### [PROBLEM DETAILS]
In the study summary, rewrite the part that begins with the words containing "Purpose of the" and ends with "atherosclerotic plaque characteristics.", replacing "investigate" with "examine".

### [READING TEXT]
========
Purpose of the Study:

  • To investigate the relationship between CD4+CD28null T-cells, Treg, the CD4+CD28null/Treg ratio, and atherosclerotic plaque characteristics.
  • Specifically, to correlate these immune markers with plaque phenotype assessed by Optical Coherence Tomography (OCT).

Main Methods:

  • Peripheral blood mononuclear cells (PBMC) were analyzed from 30 NSTEMI patients and 18 Stable Angina (SA) controls.
  • NSTEMI patients were categorized into Ruptured Fibrous Cap (NSTEMI-RFC, n=12) and Intact Fibrous Cap (NSTEMI-IFC, n=18) cohorts based on OCT findings.
  • Flow cytometry quantified the frequencies of CD4+CD28null T-cells and Treg (CD4+CD25highCD127lowFoxp3+).

Main Results:

  • CD4+CD28null T-cell frequency was significantly higher in NSTEMI-RFC patients (17.3%) compared to NSTEMI-IFC (3.8%) and SA (3%) groups (P < 0.001).
  • The CD4+CD28null/Treg ratio was also significantly elevated in NSTEMI-RFC patients (6.6%) versus NSTEMI-IFC (1.6%) and SA (1.2%) groups (P < 0.001).
  • A significant inverse correlation was observed between the CD4+CD28null/Treg ratio and fibrous cap thickness (R = -0.44; P = 0.002).

Conclusions:

  • NSTEMI patients with ruptured fibrous caps exhibit a specific adaptive immune perturbation involving CD4+CD28null T-cells and Tregs.
  • This immune imbalance may play a crucial role in the thinning of the fibrous cap.
  • Such alterations could predispose atherosclerotic plaques to rupture, contributing to adverse cardiovascular events.
========
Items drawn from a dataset

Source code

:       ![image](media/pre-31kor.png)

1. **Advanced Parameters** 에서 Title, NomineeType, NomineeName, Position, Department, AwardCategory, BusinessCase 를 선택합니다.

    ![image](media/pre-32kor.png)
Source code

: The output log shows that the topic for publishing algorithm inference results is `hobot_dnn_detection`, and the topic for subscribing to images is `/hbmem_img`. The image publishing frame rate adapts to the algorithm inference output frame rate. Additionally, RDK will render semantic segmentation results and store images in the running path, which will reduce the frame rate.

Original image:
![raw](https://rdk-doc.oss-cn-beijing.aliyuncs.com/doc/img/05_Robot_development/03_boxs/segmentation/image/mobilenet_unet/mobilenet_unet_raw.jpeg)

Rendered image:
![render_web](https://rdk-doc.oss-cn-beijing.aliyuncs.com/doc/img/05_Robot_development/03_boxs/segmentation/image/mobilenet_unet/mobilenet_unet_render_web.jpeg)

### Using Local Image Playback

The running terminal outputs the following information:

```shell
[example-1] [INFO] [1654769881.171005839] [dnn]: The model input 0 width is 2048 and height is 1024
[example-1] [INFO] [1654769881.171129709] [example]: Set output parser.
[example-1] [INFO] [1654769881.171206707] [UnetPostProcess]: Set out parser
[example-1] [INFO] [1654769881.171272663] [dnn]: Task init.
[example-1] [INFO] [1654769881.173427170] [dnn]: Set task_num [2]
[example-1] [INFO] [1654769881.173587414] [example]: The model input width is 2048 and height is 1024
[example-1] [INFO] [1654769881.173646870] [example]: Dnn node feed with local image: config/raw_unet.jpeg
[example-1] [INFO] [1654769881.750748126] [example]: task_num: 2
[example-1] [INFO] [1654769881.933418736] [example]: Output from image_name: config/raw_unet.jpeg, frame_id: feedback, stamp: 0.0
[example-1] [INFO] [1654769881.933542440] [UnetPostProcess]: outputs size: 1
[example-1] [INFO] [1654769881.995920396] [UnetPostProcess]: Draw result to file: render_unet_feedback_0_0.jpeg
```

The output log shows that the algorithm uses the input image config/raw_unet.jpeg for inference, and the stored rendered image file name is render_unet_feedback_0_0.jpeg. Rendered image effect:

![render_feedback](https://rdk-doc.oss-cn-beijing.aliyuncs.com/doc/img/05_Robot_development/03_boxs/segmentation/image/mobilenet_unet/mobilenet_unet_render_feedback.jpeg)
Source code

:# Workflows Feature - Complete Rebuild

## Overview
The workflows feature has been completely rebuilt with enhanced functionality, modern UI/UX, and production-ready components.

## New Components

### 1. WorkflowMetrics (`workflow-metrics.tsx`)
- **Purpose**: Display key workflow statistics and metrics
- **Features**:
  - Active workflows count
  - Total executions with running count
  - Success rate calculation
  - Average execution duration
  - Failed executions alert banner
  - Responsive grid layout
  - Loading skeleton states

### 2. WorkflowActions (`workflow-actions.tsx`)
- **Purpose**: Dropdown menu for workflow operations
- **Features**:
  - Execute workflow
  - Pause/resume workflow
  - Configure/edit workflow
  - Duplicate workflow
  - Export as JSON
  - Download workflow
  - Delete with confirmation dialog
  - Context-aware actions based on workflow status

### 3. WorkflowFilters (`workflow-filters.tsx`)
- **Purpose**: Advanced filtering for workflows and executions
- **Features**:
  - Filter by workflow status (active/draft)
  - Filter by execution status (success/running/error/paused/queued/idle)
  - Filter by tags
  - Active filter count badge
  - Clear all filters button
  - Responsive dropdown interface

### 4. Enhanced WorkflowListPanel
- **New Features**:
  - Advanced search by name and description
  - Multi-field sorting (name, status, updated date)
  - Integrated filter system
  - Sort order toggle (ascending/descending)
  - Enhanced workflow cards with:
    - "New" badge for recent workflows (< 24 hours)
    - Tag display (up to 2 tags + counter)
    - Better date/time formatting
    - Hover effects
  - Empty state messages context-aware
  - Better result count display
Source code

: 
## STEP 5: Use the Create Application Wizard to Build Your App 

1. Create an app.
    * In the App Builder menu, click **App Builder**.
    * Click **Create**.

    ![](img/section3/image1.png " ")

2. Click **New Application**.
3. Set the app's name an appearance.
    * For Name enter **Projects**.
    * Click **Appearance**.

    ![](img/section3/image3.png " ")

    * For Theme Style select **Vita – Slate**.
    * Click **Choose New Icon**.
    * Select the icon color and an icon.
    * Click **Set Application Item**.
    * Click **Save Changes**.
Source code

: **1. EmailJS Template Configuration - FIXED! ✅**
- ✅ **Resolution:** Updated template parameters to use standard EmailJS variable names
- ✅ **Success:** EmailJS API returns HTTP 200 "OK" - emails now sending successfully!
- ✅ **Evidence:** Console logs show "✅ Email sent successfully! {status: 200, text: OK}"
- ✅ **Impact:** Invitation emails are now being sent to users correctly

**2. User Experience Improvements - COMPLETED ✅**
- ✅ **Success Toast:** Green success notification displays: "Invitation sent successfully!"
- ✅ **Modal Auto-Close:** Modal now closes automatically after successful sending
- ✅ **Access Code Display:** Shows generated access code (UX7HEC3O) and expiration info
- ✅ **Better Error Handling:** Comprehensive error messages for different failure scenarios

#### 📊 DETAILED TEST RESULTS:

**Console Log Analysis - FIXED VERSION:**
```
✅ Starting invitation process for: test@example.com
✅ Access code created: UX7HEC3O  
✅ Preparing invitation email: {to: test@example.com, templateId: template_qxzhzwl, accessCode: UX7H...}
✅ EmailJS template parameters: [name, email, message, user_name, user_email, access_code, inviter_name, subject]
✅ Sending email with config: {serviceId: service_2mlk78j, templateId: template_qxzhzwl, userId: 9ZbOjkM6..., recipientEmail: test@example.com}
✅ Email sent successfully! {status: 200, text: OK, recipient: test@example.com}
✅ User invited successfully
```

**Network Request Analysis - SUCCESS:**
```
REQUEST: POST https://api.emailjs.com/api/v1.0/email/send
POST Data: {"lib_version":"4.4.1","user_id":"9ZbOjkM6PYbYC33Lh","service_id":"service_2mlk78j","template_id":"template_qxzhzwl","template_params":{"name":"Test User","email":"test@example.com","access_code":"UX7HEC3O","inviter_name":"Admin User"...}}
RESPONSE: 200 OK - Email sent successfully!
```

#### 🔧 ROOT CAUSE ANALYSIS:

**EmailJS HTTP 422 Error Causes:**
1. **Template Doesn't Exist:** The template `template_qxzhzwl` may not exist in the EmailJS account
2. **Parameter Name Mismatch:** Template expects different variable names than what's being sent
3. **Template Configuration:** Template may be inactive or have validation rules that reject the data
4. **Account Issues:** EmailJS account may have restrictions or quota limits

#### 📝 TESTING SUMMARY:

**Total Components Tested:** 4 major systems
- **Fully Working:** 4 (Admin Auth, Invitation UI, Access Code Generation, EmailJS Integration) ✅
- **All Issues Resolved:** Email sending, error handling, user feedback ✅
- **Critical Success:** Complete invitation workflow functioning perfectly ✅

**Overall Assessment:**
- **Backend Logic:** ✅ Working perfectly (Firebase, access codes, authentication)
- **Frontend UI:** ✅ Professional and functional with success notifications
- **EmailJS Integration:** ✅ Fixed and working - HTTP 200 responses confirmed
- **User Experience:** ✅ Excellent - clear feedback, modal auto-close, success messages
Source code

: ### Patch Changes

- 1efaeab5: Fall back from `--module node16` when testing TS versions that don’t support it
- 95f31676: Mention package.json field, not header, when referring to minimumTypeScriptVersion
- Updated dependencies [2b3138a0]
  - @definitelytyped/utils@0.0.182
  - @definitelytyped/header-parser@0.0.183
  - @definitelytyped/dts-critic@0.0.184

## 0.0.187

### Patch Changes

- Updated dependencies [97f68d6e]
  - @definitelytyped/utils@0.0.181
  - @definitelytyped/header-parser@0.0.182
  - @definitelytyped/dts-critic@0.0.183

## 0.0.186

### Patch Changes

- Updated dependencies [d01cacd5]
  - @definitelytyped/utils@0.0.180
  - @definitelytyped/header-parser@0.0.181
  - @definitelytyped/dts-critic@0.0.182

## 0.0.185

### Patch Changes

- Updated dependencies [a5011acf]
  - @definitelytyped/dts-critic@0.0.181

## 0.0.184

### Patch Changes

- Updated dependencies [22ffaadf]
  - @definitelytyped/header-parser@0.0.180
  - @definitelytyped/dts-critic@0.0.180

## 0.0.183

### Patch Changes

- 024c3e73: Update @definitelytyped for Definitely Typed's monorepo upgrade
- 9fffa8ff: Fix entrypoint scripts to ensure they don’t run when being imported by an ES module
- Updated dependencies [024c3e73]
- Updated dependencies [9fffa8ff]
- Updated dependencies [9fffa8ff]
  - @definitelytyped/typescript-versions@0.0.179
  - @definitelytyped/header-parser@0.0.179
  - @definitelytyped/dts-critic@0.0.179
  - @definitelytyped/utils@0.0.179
========
### [EXPECTED ANSWER]
Purpose of the Study:

  • To examine the relationship between CD4+CD28null T-cells, Treg, the CD4+CD28null/Treg ratio, and atherosclerotic plaque characteristics.